- [To do]: Could you output all of the lines below word for word, leaving the pictures out of your answer?

Saved data entries

· · · · · · ·

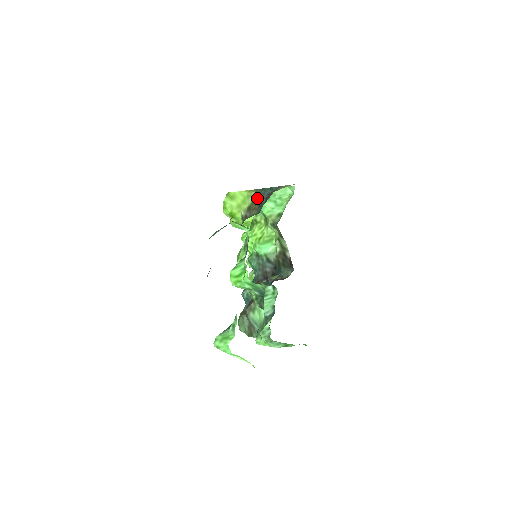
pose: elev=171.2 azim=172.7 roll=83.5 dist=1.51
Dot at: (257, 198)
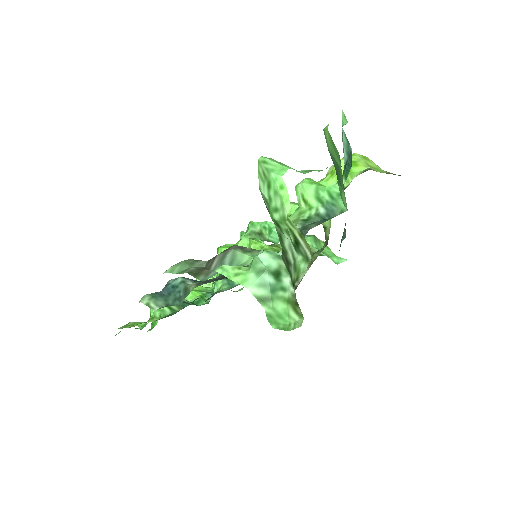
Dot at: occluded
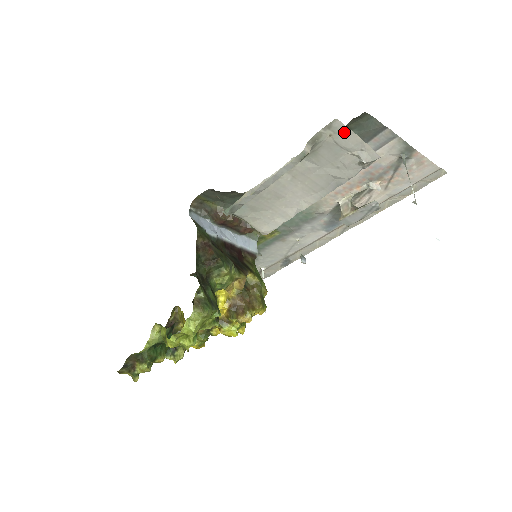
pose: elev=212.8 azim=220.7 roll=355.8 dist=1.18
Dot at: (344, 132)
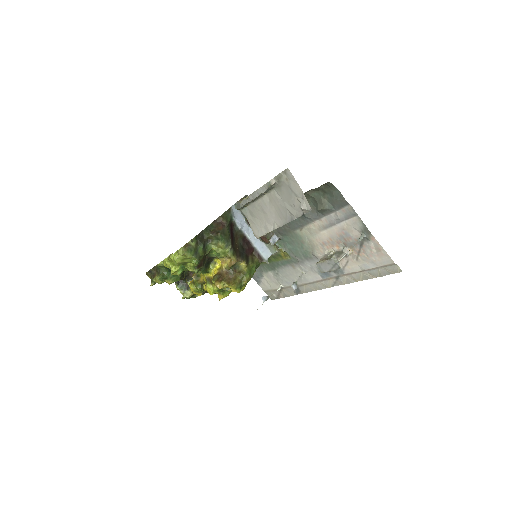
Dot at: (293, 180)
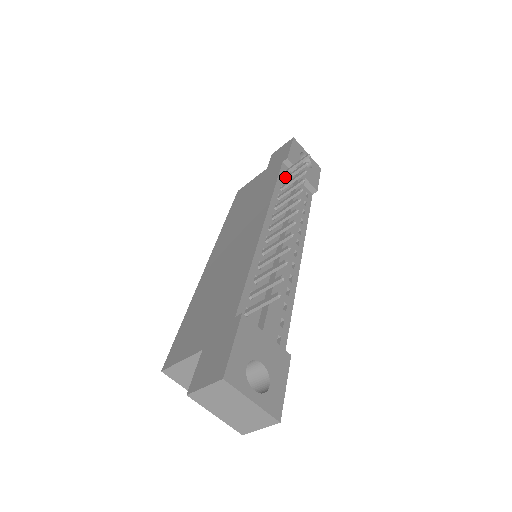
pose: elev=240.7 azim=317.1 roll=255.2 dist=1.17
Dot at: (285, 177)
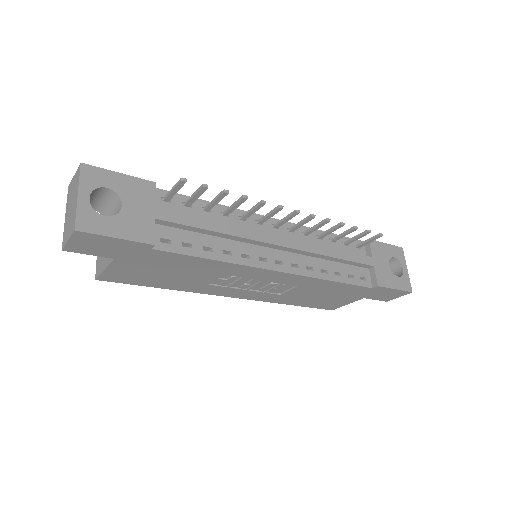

· · · · · · ·

- [Result]:
pose: elev=171.2 azim=172.7 roll=83.5 dist=1.51
Dot at: (257, 198)
Dot at: occluded
pose: elev=212.8 azim=220.7 roll=355.8 dist=1.18
Dot at: (344, 132)
Dot at: (293, 180)
pose: elev=240.7 azim=317.1 roll=255.2 dist=1.17
Dot at: (285, 177)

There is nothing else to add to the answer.